Im 2000er Bereich ist das für mich sehr viel Arbeit mich auf eine neue Strecke vorzubereiten, da ich ja fast nur Nordschleife gefahren bin. Und nach einem harten Arbeitstag habe ich dann einfach wenig Lust darauf.
 
@omegaman
Ich habe es damals so gemacht. Time Trials und bei den Rennen Quali auslassen. Ganz gemütlich und gaaaanz vorsichtig die Karre um den Kurs tragen, beim Überrundet werden gut aufpassen und so mit 0 incs als letzter die Rennen beenden. Ruckzuck steigt man auf.
Das iRating ist dann zwar im Keller, aber man ist da, wo man fahren möchte. Mein iRating war nach der Aufsteigerei im niedrigen dreistelligen Bereich, aber egal.

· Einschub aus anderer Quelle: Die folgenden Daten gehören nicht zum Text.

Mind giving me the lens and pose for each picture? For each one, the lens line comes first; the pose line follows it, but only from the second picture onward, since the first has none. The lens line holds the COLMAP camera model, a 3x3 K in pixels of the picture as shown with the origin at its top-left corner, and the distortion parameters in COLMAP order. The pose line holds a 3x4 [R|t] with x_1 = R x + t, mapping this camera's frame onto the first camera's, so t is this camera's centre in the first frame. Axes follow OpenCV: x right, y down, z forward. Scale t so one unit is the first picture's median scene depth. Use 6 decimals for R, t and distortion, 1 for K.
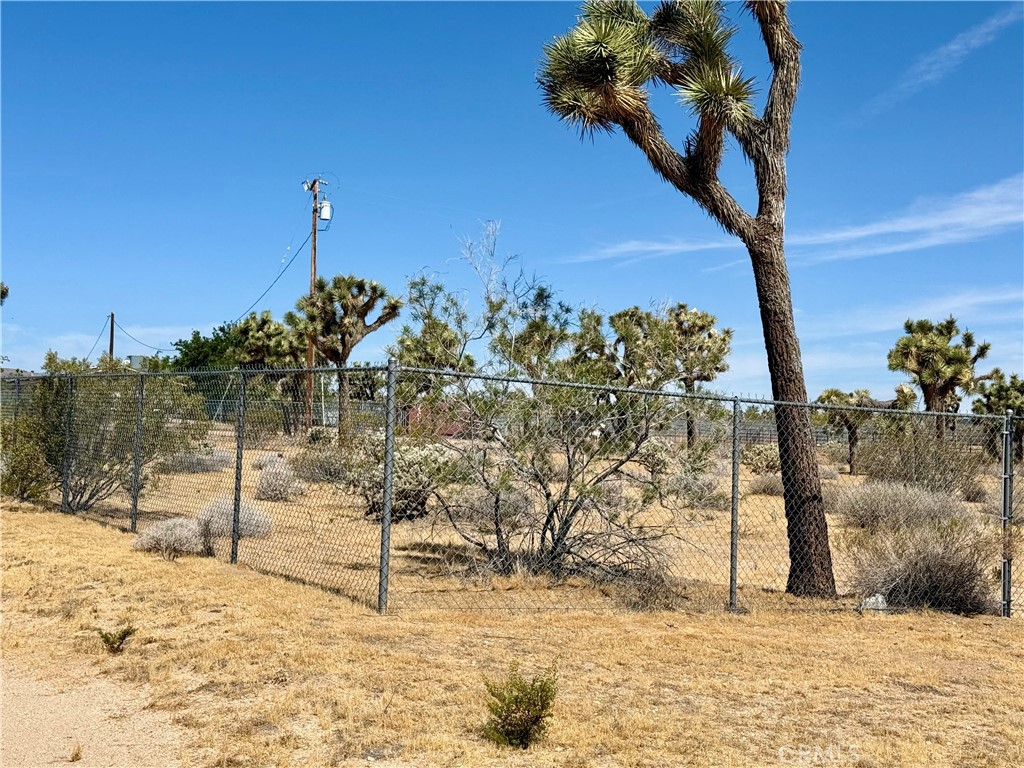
lens RADIAL K [[1530.1, 0, 512.9], [0, 1530.1, 363.8], [0, 0, 1]] dist [0.090318, 0.000000]
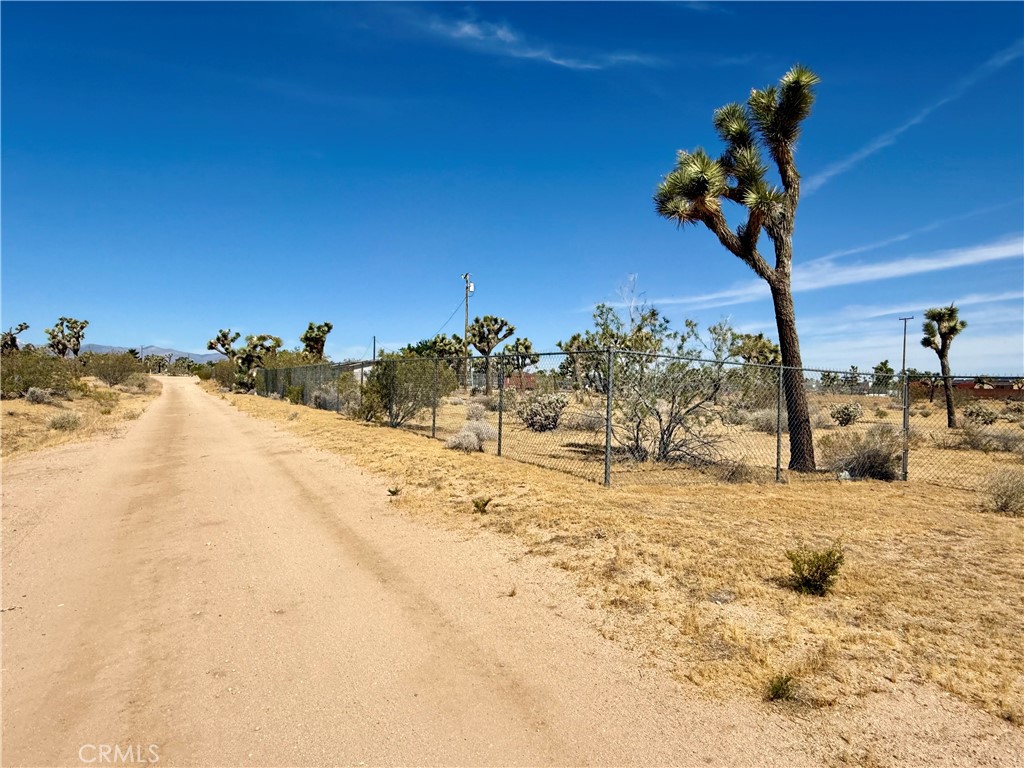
lens RADIAL K [[667.4, 0, 510.9], [0, 667.4, 384.1], [0, 0, 1]] dist [-0.011887, 0.018565]
pose [[0.999139, -0.007814, -0.040748, -0.123599], [0.009407, 0.999193, 0.039041, 0.008345], [0.040410, -0.039391, 0.998406, 0.164706]]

So eilig habe ich es nicht. Ich fahre zwar schon sehr defensiv und vorsichtig, aber ich fahre den Rennbetrieb normal mit, also auch mit Qualifying. Mir ist es wichtiger, dass ich gleich das Verhalten in Rennsituationen lerne, als dass ich jetzt möglichst schnell aufsteige. Bei den 8 Rennen habe ich so auch nur 1x einen Abzug beim Safety Rating bekommen. Klar waren jetzt teilweise auch minimale Sprünge nach oben drin, aber so ist das eben. Aber Time Trials muss ich auch mal machen. Nicht wegen dem Safety Rating, sondern um mal zu schauen, was das überhaupt ist. Vielleicht ist es ja noch eine gute Möglichkeit, seine Zeit zu verbessern.

Ich denke, ich habe mich entschieden. Ich fahre erst Mal weiter Street Stock und gehe dann direkt auf die Trucks. Es sei denn, dass bei Nationwide paar Strecken kommen, die ich schon habe, oder die man auch bei der selben Saison bei den Trucks braucht. Aber das ist diese Saison nicht mehr der Fall. Mal schauen, ob ich den Aufstieg auf C noch diese Saison schaffe und / oder was dann die nächsten Seasons bei beiden bringt.